Surprise surprise, Bible-thumping anti-choicers need to lern2Bible before pulling out their half-understood regurgitated dogma. Unless you're a Roman Catholic, your own Iron Age obstetrics manual (harr harr) points out that breath is life. Even the word "spirit" in Hebrew means "breath."
“There is a spirit [Hebrew, ruach, breath] in man: and the inspiration [breathing in] of the Almighty gives them understanding. ... The spirit [Hebrew, ruach, breath] of God has made me, and the breath of the Almighty has given me life.” -Job 32:8 and 33:4.
So seriously, to the "life at conception cuz YHWH said so" regurgitating fundies: go get some formal Bible education and then come back and tell me what it says.
It's probably obvious that the Biblical view doesn't actually hold any water with me. I prefer to use obstetrics texts that were written after the advent of modern medicine. However, I know there are a lot of people who do care about what the Bible says about what we are, who we are, and how we should live. I also know that many such people haven't had opportunity to actually sit down and do formal study of this book that rules their lives, and have to simply believe what church authorities and their parents tell them is true.
So yeah. If you want to decide how to live based on what the Bible says, I'm gonna think you're a little nuts, but at least find out what's in the book before you start making decisions and constricting the decisions of others and make sure that it's really telling you what you've been TOLD it tells you.
3 comments:
It is a pretty tenuous precedent, given that Adam was never gestated and did not start life as with any other man. He started as dust in a form, into which god apparently breathed life.
Every person since then has had rather different beginnings, and isn't all that comparable to life breathed into dust.
There are, on the other hand, many passages throughout the bible that suggest that the god of the bible considers a child to be a person, even within its mother's womb.
See:
Job 31:15
Psalm 22:10
Psalm 51:5-6 (NIV):
5 Surely I was sinful at birth, sinful from the time my mother conceived me.
6 Yet you desired faithfulness even in the womb; you taught me wisdom in that secret place.
Psalm 139:13 (NIV)
13 For you created my inmost being;
you knit me together in my mother’s womb.
Isaiah 44:1-2
Isaiah 44:24
Isaiah 49:1 (NIV)
Listen to me, you islands; hear this, you distant nations: Before I was born the LORD called me; from my mother’s womb he has spoken my name.
Isaiah 49:5
Jeremiah 1:5 (NIV)
4 The word of the LORD came to me, saying,
5 “Before I formed you in the womb I knew you, before you were born I set you apart; I appointed you as a prophet to the nations.”
Hosea 12:3
Galatians 1:15
I do not happen to believe in the god of the bible, nor take it as my moral guidance, but I think you are drawing your conclusion based on a single example of questionable relevance, and ignoring a number of examples that seem to me more relevant, since they talk about people who actually were born in the typical manner of pregnancy.
It's not a simple example; it's a relevant linguistic and cultural observation.
Furthermore, I didn't think of this all by myself because I was pissed at fundie Christians.
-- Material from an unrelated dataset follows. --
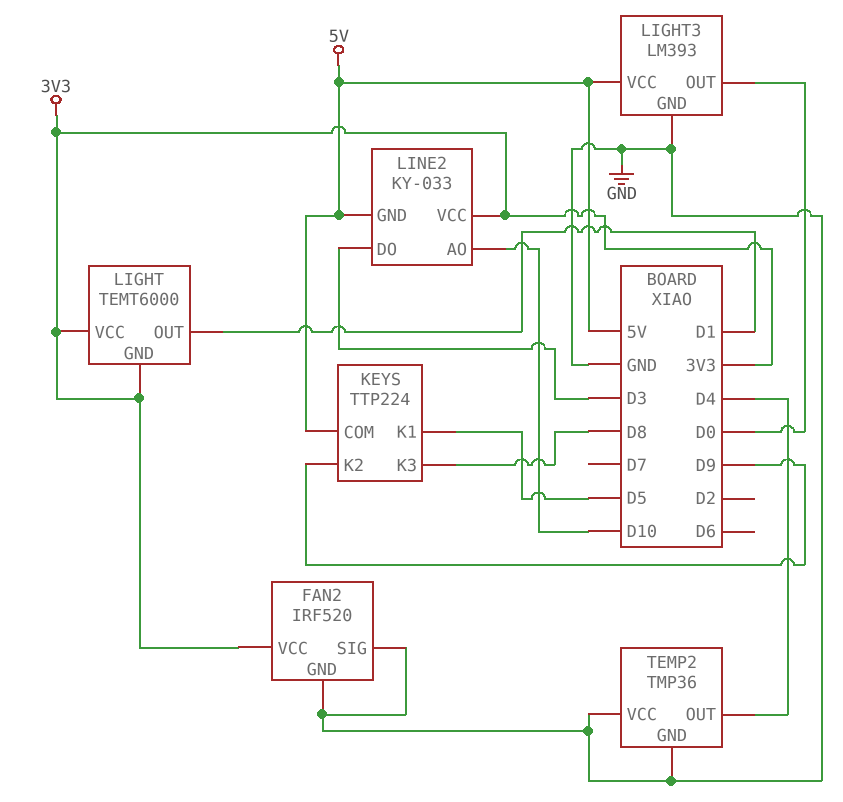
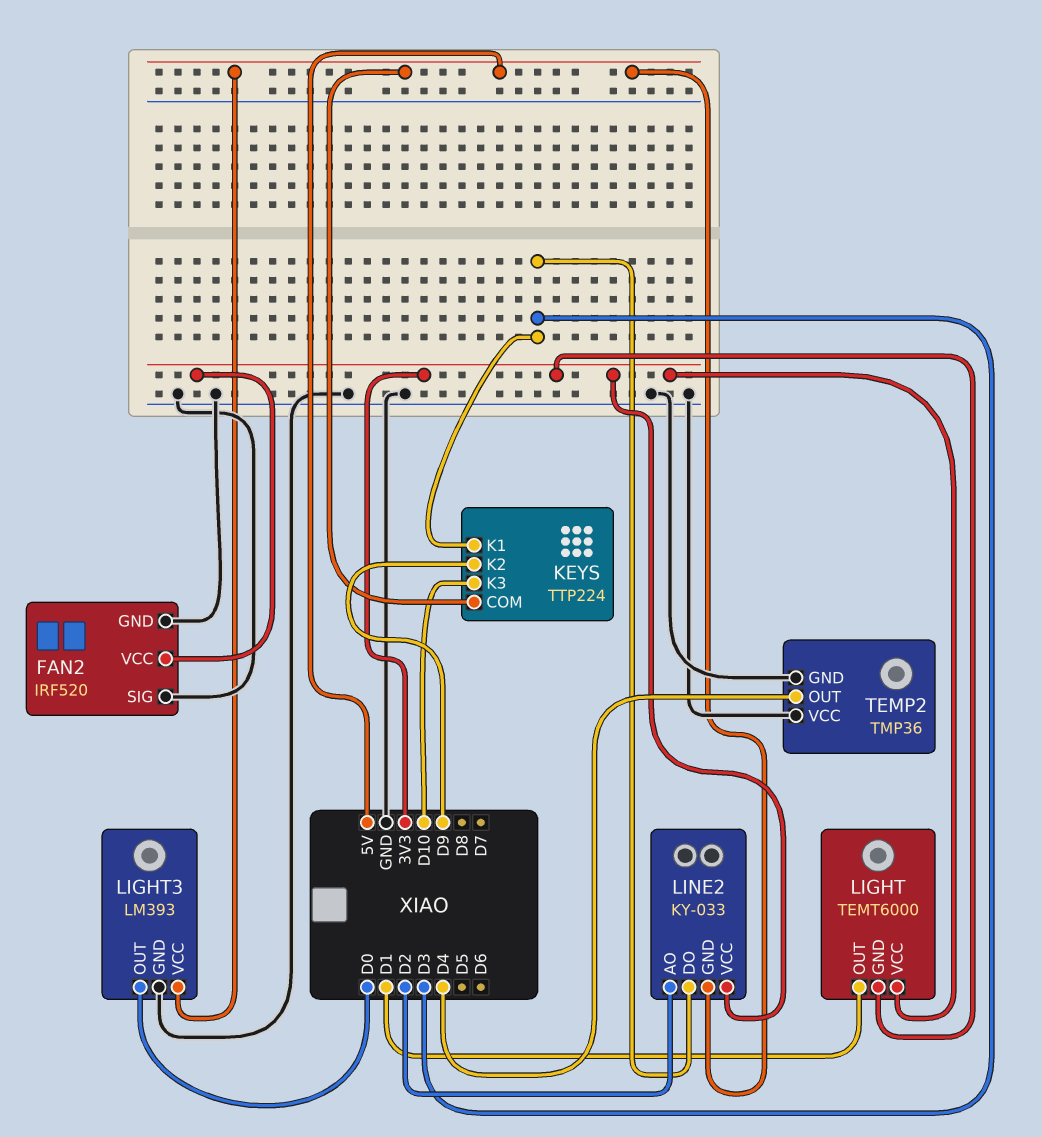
KEYS pin K1: D5 -> D3
KEYS pin K3: D8 -> D10
LINE2 pin AO: D10 -> D2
I'm drawing my conclusion from the same scriptural precedent used by reform Jews, who are well known in my community for standing up for women's reproductive rights. A representative of a prominent local Jewish organization made this point in front of a meeting of our state legislature's public policy committee, so it's not like I'm citing an obscure bit of scripture that no religious person actually cares about, y'know?
Sorry I meant to say "single example."